**PARTS OF THE EXERCISE**
(a) The forum thread about finding a derivative by first principles has several formulas that start with f'(x) =. List all of them in the order they appear.
(b) Pick up the forum thread about finding a derivative by first principles after its last sentence and keep going.

start SUPPLIED PASSAGE

# Thread: derivative by first principles

1. ## derivative by first principles

Hi all,
I was wondering how do you find the derivative of the following function by first principles:

(1 + 2x) ^(1/2)

When i try to find the derivate by first principles the x cancels out. Well thank you in advance.

ArTiCk

2. $\displaystyle f'(x) = \lim_{h \to 0} \frac{f(x + h) - f(x)}{h}$

$\displaystyle f'(x) = \lim_{h \to 0} \frac{\sqrt{1 + 2(x + h)} - \sqrt{1+2x}}{h}$

$\displaystyle f'(x) = \lim_{h \to 0} \frac{\sqrt{1 + 2x + 2h} - \sqrt{1+2x}}{h}$

Rationalize the numerator:

$\displaystyle f'(x) = \lim_{h \to 0} \left( \frac{\sqrt{1 + 2x + 2h } - \sqrt{1+2x}}{h} \cdot \frac{\sqrt{1+ 2x + 2h} + \sqrt{1+2x}}{\sqrt{1+ 2x + 2h} + \sqrt{1+2x}}\right)$

$\displaystyle f'(x) = \lim_{h \to 0} \frac{1 + 2x + 2h - (1 + 2x)}{h \left(\sqrt{1 + 2x + 2h} + \sqrt{1 + 2x}\right)}$

And simplify. Yes the x's cancel out in the numerator but they're still there in the denominator.

end SUPPLIED PASSAGE
start DATA SEGMENT

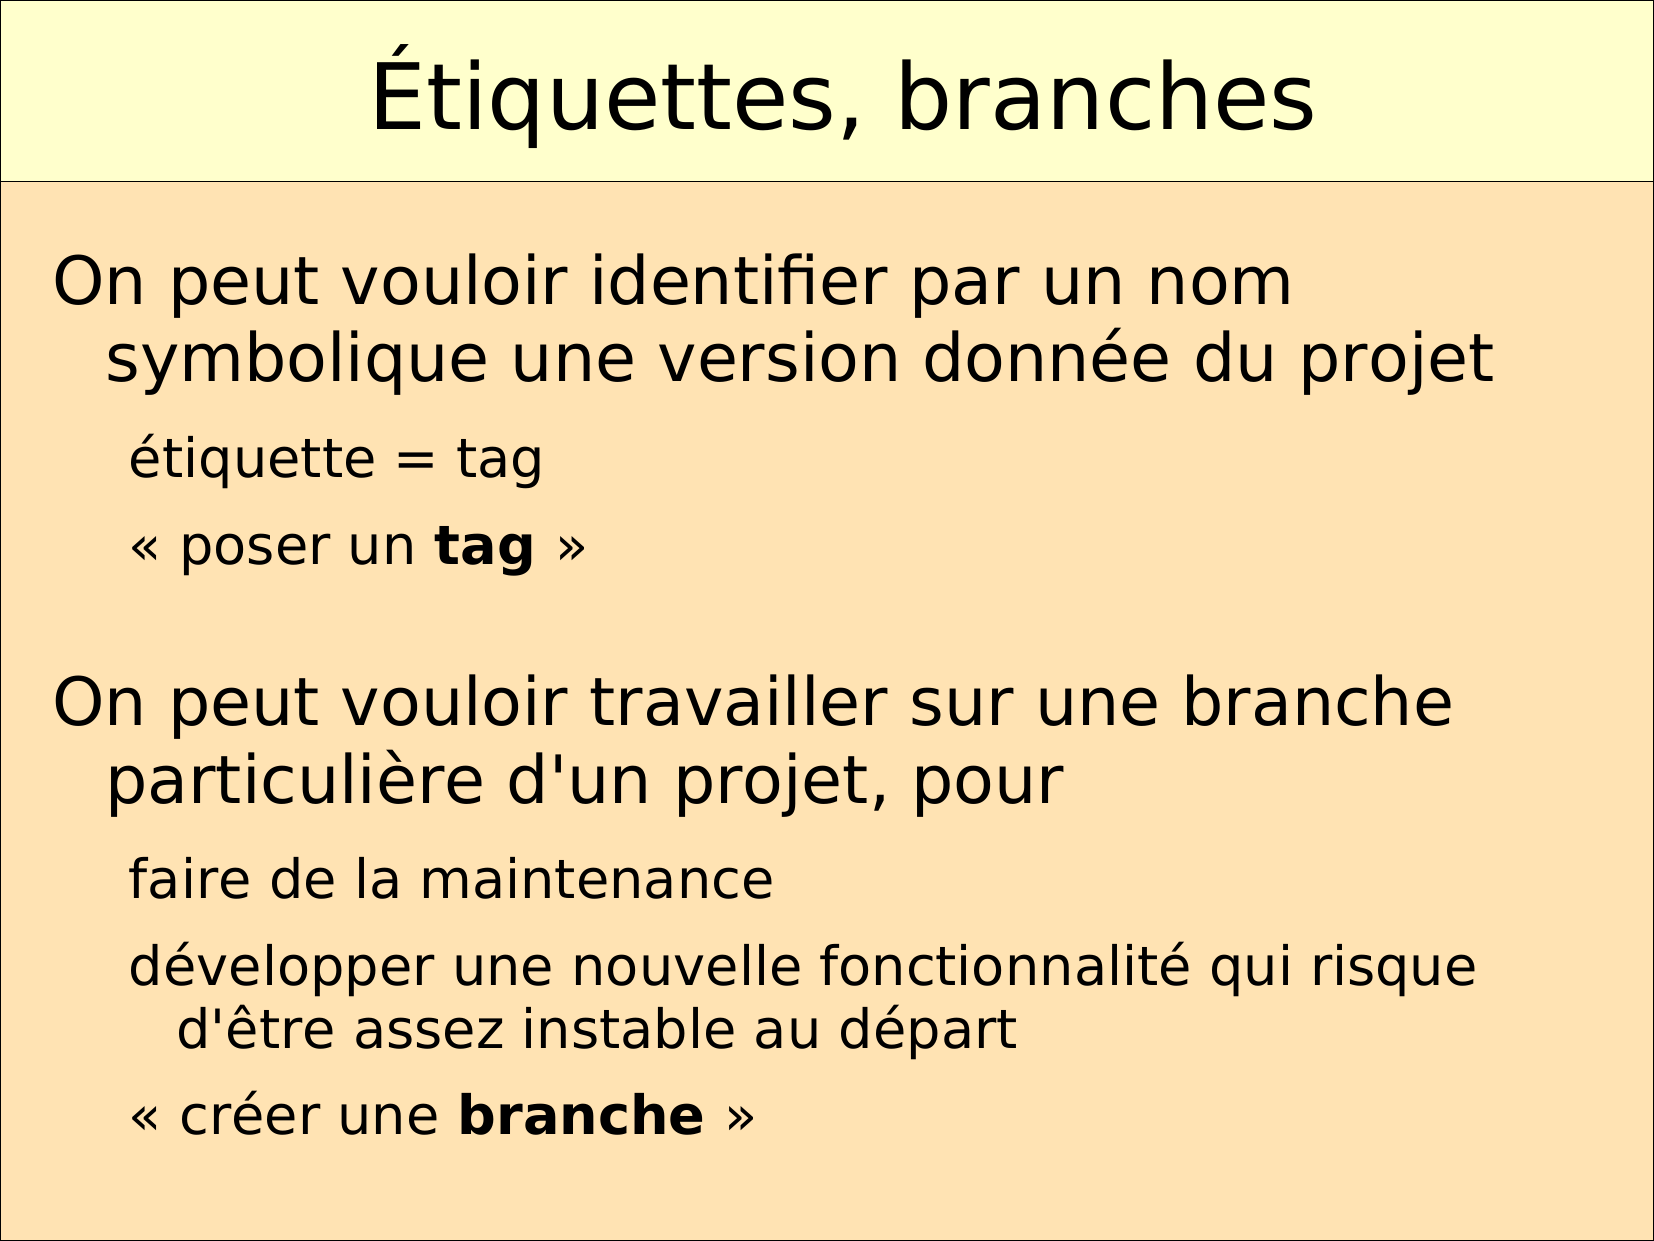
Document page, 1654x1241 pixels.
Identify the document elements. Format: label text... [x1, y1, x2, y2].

end DATA SEGMENT

**THE RESULTS**
(a)
1. f'(x) = lim (h→0) [f(x + h) − f(x)] / h
2. f'(x) = lim (h→0) [√(1 + 2(x + h)) − √(1 + 2x)] / h
3. f'(x) = lim (h→0) [√(1 + 2x + 2h) − √(1 + 2x)] / h
4. f'(x) = lim (h→0) ([√(1 + 2x + 2h) − √(1 + 2x)] / h · [√(1 + 2x + 2h) + √(1 + 2x)] / [√(1 + 2x + 2h) + √(1 + 2x)])
5. f'(x) = lim (h→0) [1 + 2x + 2h − (1 + 2x)] / (h(√(1 + 2x + 2h) + √(1 + 2x)))

(b)
3. Hello, ArTiCK!

Find the derivative by first principles: .$\displaystyle f(x) \:=\:\sqrt{1 + 2x}$

We want: . $\displaystyle f'(x) \;=\;\lim_{h\to0}\frac{f(x+h)-f(x)}{h}$

(1) Find $\displaystyle f(x+h)$

. . $\displaystyle f(x+h) \:=\:\sqrt{1 + 2(x+h)}$

(2) Subtract $\displaystyle f(x)$

. . $\displaystyle f(x+h) - f(x) \:=\:\sqrt{1 + 2(x+h)} - \sqrt{1+2x}$

Rationalize: .$\displaystyle \frac{\sqrt{1+2(x+h)} - \sqrt{1+2x}}{1}\cdot\frac{\sqrt{1+2(x+h)} + \sqrt{1+2x}}{\sqrt{1+2(x+h)} + \sqrt{1+2x}}$

. . $\displaystyle = \;\frac{[1 + 2(x+h)] - [1 + 2x]}{\sqrt{1+2(x+h)} + \sqrt{1 + 2x}} \;=$ .$\displaystyle \frac{1 + 2x + 2h - 1 - 2x}{\sqrt{1+2(x+h)} + \sqrt{1+2x}} \;=\;\frac{2h}{\sqrt{1+2(x+h)} + \sqrt{1+2x}}$

(3) Divide by $\displaystyle h.$

. . $\displaystyle \frac{f(x+h)-f(x)}{h} \;=\;\frac{2h}{h[\sqrt{1 + 2(h+x)} + \sqrt{1+2x}} \;=\;\frac{2}{\sqrt{1+2(x+h)} + \sqrt{1+2x}}$

(4) Take the limit.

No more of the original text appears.